Prompt
Print out the data precisely as it appears here, with no pictures.

Exercise inputs
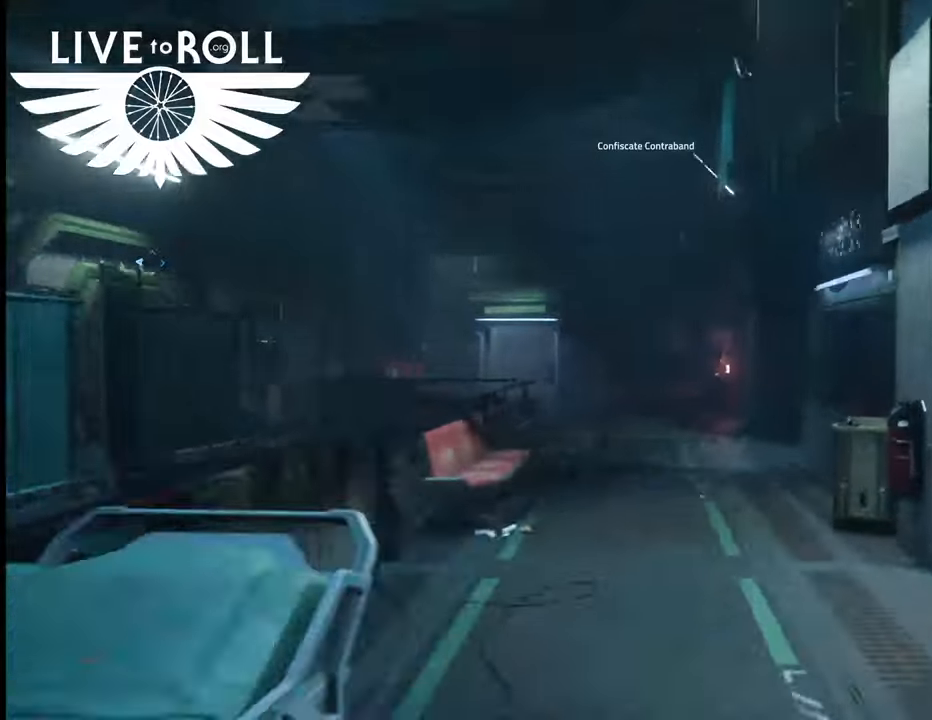
{"buttons": [], "left_stick": "up", "right_stick": "center", "events": []}
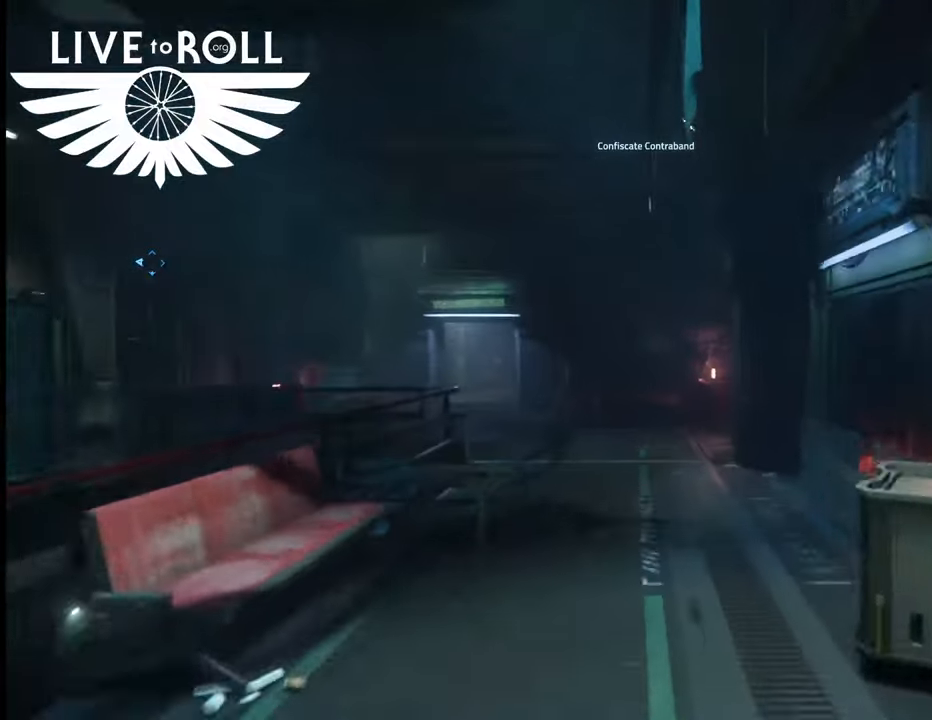
{"buttons": [], "left_stick": "up", "right_stick": "center", "events": []}
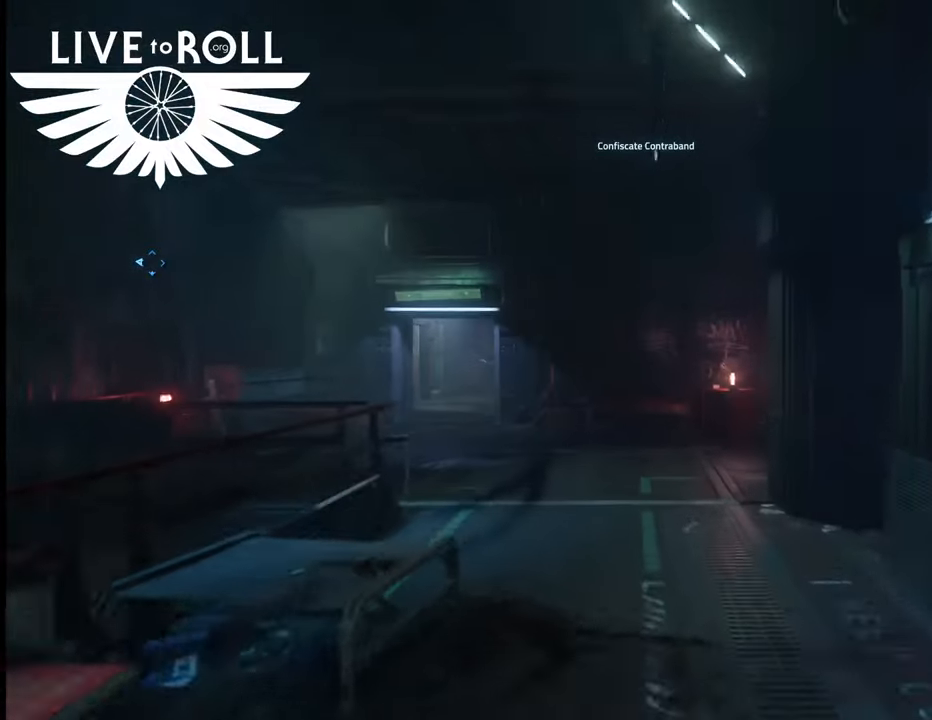
{"buttons": [], "left_stick": "up", "right_stick": "center", "events": []}
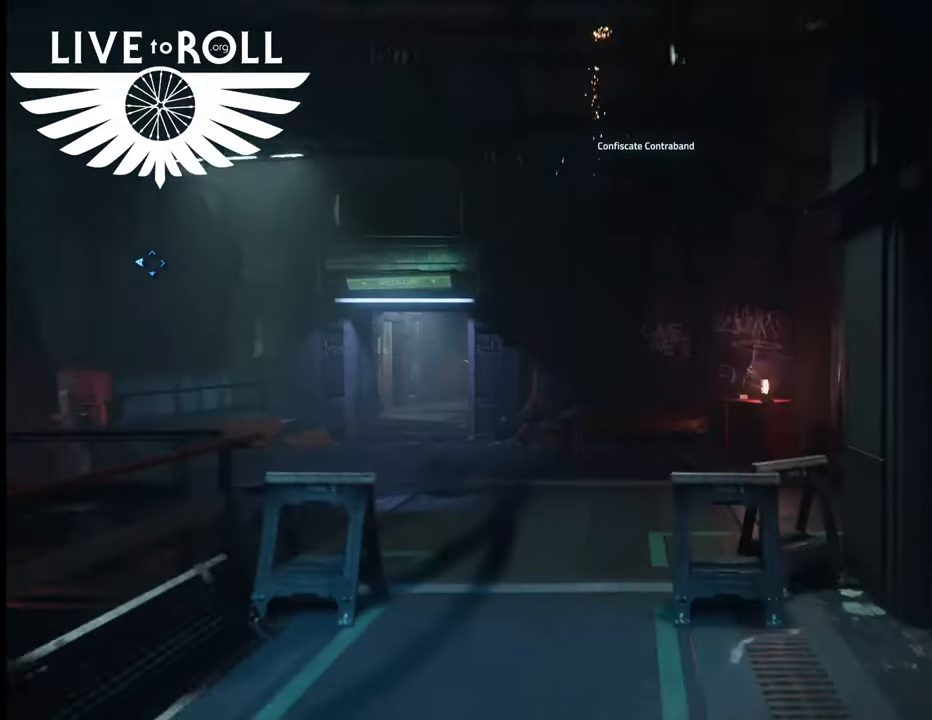
{"buttons": [], "left_stick": "up", "right_stick": "center", "events": []}
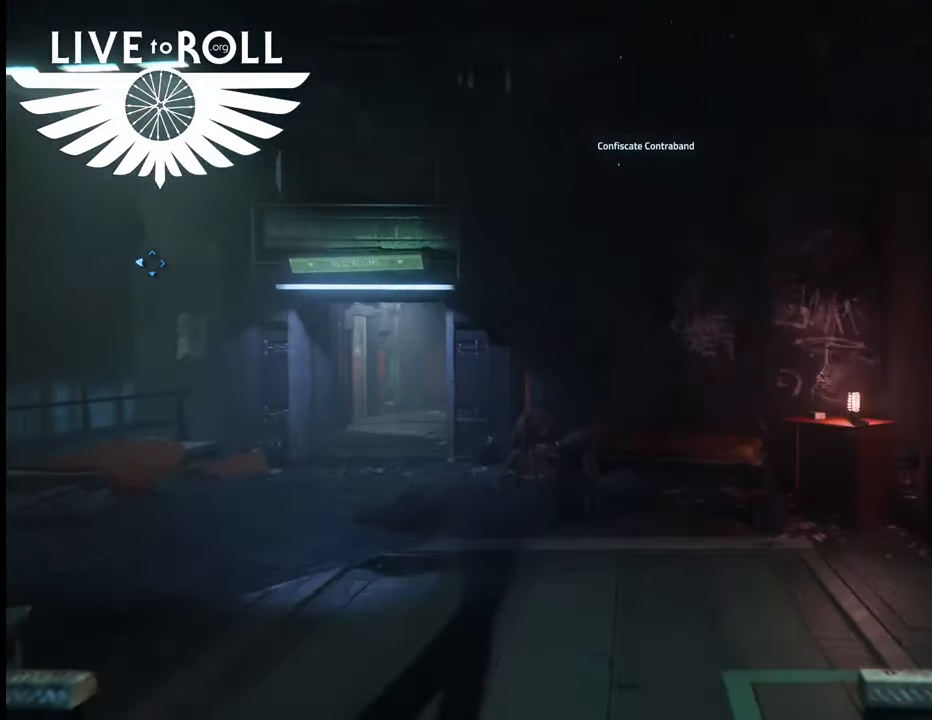
{"buttons": [], "left_stick": "up", "right_stick": "center", "events": []}
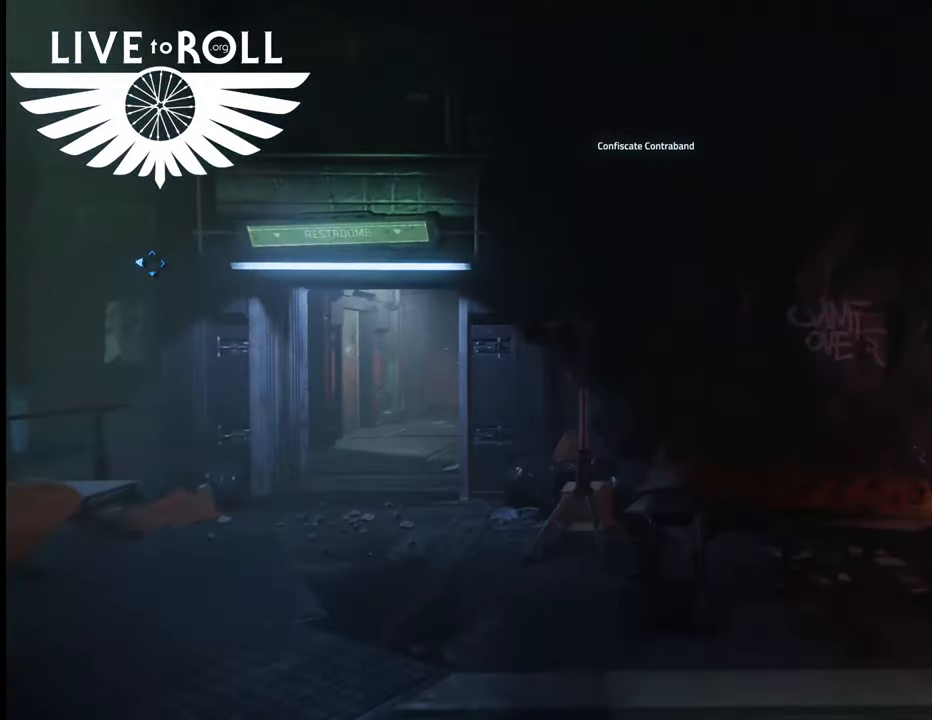
{"buttons": [], "left_stick": "up-left", "right_stick": "center", "events": [[200, "left_stick", "up-left"]]}
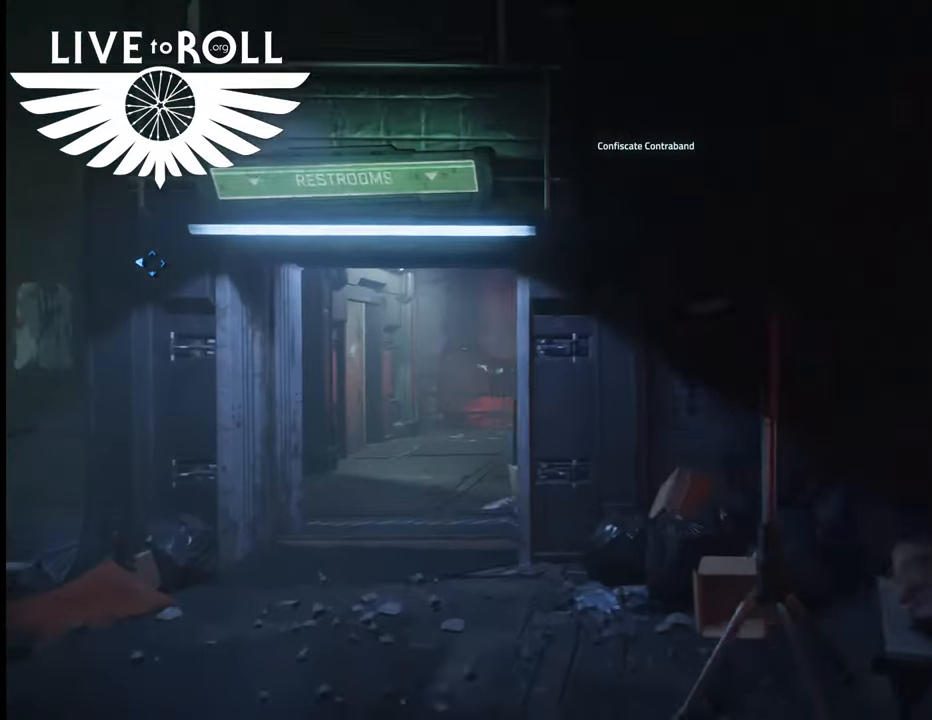
{"buttons": [], "left_stick": "up-left", "right_stick": "right", "events": [[267, "right_stick", "right"]]}
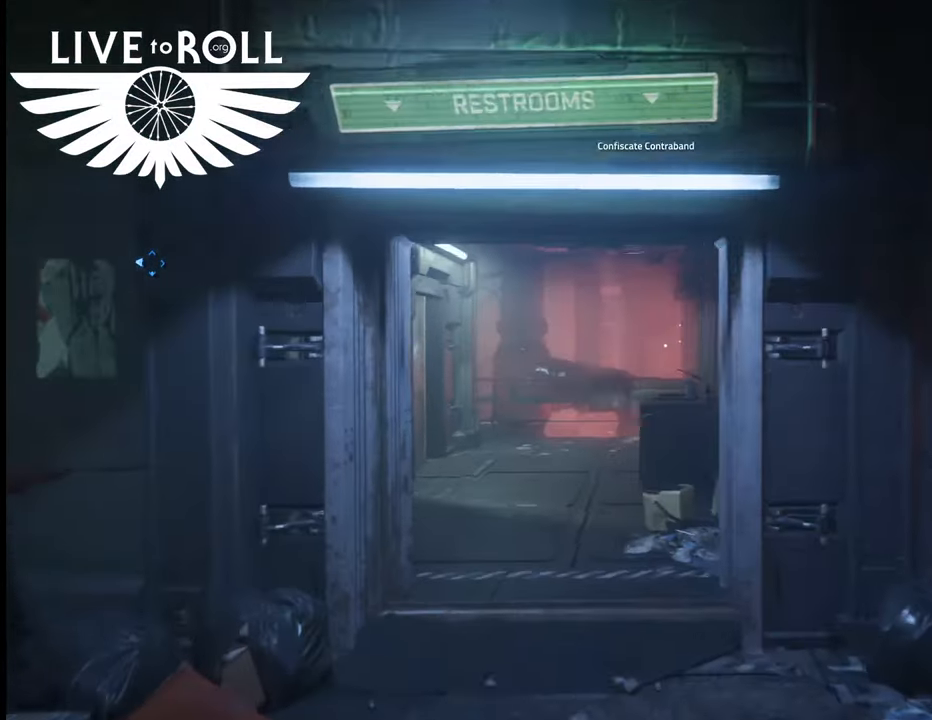
{"buttons": [], "left_stick": "center", "right_stick": "right", "events": [[333, "left_stick", "center"]]}
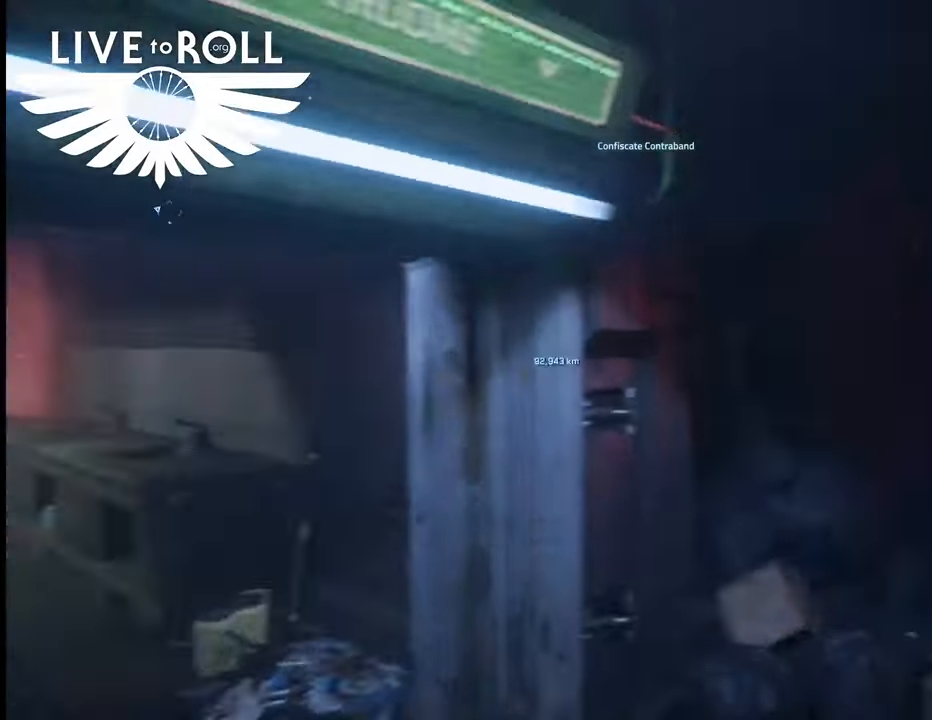
{"buttons": [], "left_stick": "up", "right_stick": "right", "events": [[133, "left_stick", "up-right"], [200, "right_stick", "center"], [367, "left_stick", "up"], [367, "right_stick", "right"]]}
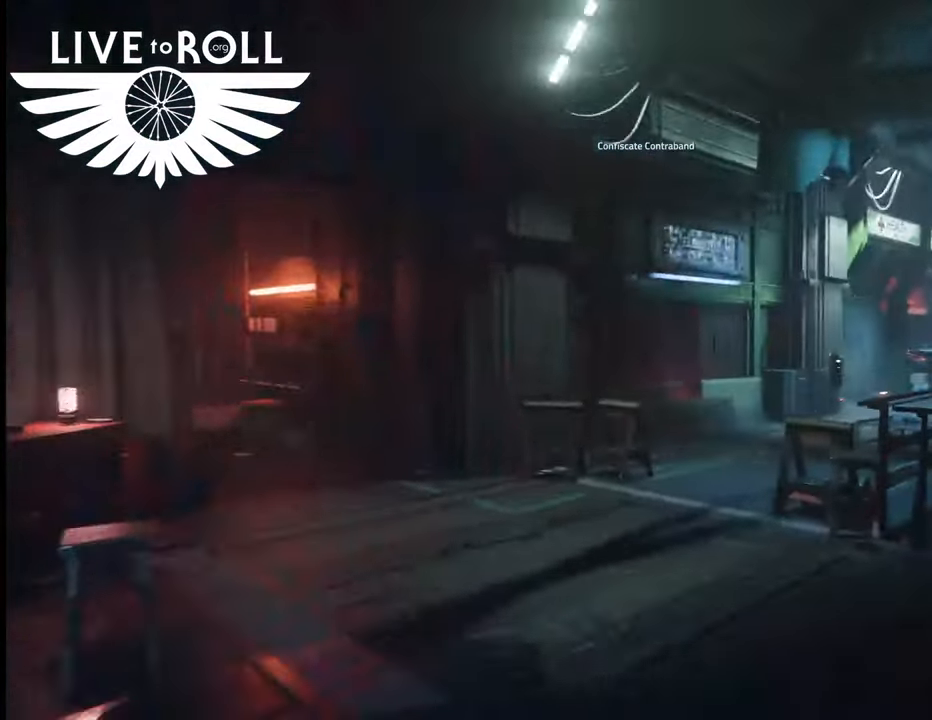
{"buttons": [], "left_stick": "up-left", "right_stick": "right", "events": [[467, "left_stick", "up-left"]]}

Answer box
{"buttons": [], "left_stick": "up", "right_stick": "center", "events": []}
{"buttons": [], "left_stick": "up", "right_stick": "center", "events": []}
{"buttons": [], "left_stick": "up", "right_stick": "center", "events": []}
{"buttons": [], "left_stick": "up", "right_stick": "center", "events": []}
{"buttons": [], "left_stick": "up", "right_stick": "center", "events": []}
{"buttons": [], "left_stick": "up-left", "right_stick": "center", "events": [[200, "left_stick", "up-left"]]}
{"buttons": [], "left_stick": "up-left", "right_stick": "right", "events": [[267, "right_stick", "right"]]}
{"buttons": [], "left_stick": "center", "right_stick": "right", "events": [[333, "left_stick", "center"]]}
{"buttons": [], "left_stick": "up", "right_stick": "right", "events": [[133, "left_stick", "up-right"], [200, "right_stick", "center"], [367, "left_stick", "up"], [367, "right_stick", "right"]]}
{"buttons": [], "left_stick": "up-left", "right_stick": "right", "events": [[467, "left_stick", "up-left"]]}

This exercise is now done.